Les Groisillons sont fin prêts à la mobilisation d’aujourd’hui.

Tous les commerces seront fermés et une grande partie de la population a mis le cap sur Vannes. (Photo Bernard Vanoni) C’est toute une île qui se déplace ce lundi matin comme un seul homme devant la préfecture vannetaise. Près de 800 Groisillons en colère contre la suppression annoncée des tarifs morbihannais des liaisons maritimes qui, à les entendre, menace toute l’économie insulaire.
Population absente, commerces fermés. Groix aura ce lundi tous les aspects d’une île morte. Un avant-goût, osent les plus remontés, de ce que laisse augurer le changement de tarif annoncé pour les liaisons maritimes. Tandis que leur maire Dominique Yvon sera reçu au conseil général, 800 manifestants, venus avec neuf cars réservés au départ de Lorient, hurleront leur colère sous les fenêtres de l’hôtel du département. Une mobilisation rare.
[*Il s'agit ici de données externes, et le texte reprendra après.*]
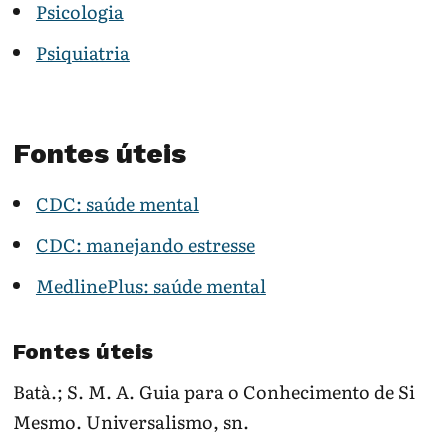
Psicologia
Psiquiatria
Fontes úteis
CDC: saúde mental
CDC: manejando estresse
MedlinePlus: saúde mental
Fontes úteis
Batà.; S. M. A. Guia para o Conhecimento de Si
Mesmo. Universalismo, sn.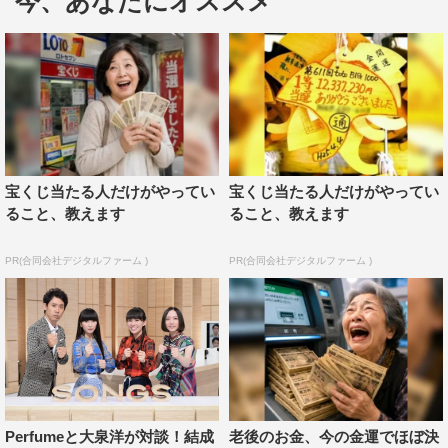
今、あなたにオススメ
番組サイト：http://www.wowow.co.jp/perfume/
宝くじ当たる人だけがやってい
宝くじ当たる人だけがやってい
Perfume
ること、教えます
ること、教えます
PR(合同会社デジタルファーム )
PR(合同会社デジタルファーム )
Perfumeと大泉洋が対談！結成
老後のお金、今の金運でほぼ決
« On demande un moratoire »

À l’origine de ce courroux, les propositions du Département pour la future DSP (délégation de service public) pour les liaisons maritimes qui sera soumise aux conseillers généraux le 17 novembre : la suppression du tarif « Morbihannais », l’augmentation des tarifs pour les résidents secondaires et pour les enfants d’insulaires (l’aller-retour passerait de 12,30 € à 16 €), le doublement du tarif camion pour le transport de marchandises et la diminution de 7 % des rotations annuelles.
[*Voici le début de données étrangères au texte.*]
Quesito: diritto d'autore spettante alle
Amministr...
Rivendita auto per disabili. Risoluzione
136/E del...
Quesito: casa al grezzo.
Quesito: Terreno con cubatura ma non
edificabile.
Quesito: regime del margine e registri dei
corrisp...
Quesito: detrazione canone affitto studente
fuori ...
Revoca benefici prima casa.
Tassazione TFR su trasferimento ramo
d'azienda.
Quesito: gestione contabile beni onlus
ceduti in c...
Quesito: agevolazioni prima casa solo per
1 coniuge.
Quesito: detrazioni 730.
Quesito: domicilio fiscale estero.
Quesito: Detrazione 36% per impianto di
« La chambre régionale des comptes a relevé que plusieurs de nos tarifs étaient illégaux et elle a souligné le faible taux de remplissage de nos bateaux, en moyenne sur toute l’année de 28 % », avance le conseil général qui affirme travailler sur des formules d’abonnement et de cartes pour les familles de sorte « que la disparition des tarifs illégaux ne porte pas préjudice à ceux qui se rendent fréquemment sur les îles sans y être résidents permanents. Le conseil général tient absolument à conserver un service public de qualité répondant aux besoins de nos concitoyens insulaires ». Réponse qui ne convient pas au maire de Groix, Dominique Yvon.
« On demande un moratoire. Ça paraît incroyable qu’on fasse voter une délégation de service public de six ans sans la moindre concertation avec les populations insulaires. On nous met devant le fait accompli, jusqu’à nous inviter à une réunion seulement quelques semaines avant la mise en place de la délégation. On ne peut pas augmenter tous les tarifs de la sorte alors que l’inflation n’a jamais été aussi faible. La fréquentation de l’île a baissé de 20 % depuis six ans. Les nouveaux tarifs accentueront encore cette baisse. Christian Guyader, le patron de Groix et Nature, a en projet d’investir 2,2 M€ dans sa conserverie groisillonne. Il m’a dit qu’il pourrait arrêter les travaux et aller s’installer ailleurs ».

Stéphane Cabelguen, patron de l’Intermarché, est sous le choc : « Sur l’année 2013, le budget transport (toutes charges comprises) de l’entreprise est de 165.260 €. Un volume identique en 2015 reviendrait à 302.958 €. Aujourd’hui se pose déjà clairement la question de l’avenir de l’Intermarché sur l’île de Groix. On ne parle pas des augmentations passées (de 1 à 1,5 %) mais de 248 % ! C’est du délire ».

Des voisins des îles du large également concernées (Belle-Ile, Houat, Hoëdic) se joindront à la manifestation. À l’image de l’union locale CGT de Belle-Ile « par solidarité envers les salariés de Groix ». Pas les quatre maires de Belle-Ile, qui ont rendez-vous jeudi et ont décidé de rester à quai. Ces derniers annoncent privilégier « une stratégie d’actions différentes pour défendre les intérêts de Belle-Ile avec la seule volonté de l’efficacité ».

Pour Régis Leclerq, président du collectif citoyen de Groix, « il est regrettable de constater que l’association des îles du Ponant est muette dans ce débat. Tout comme on peut s’étonner de l’absence de mobilisation commune avec les autres îles du Morbihan ».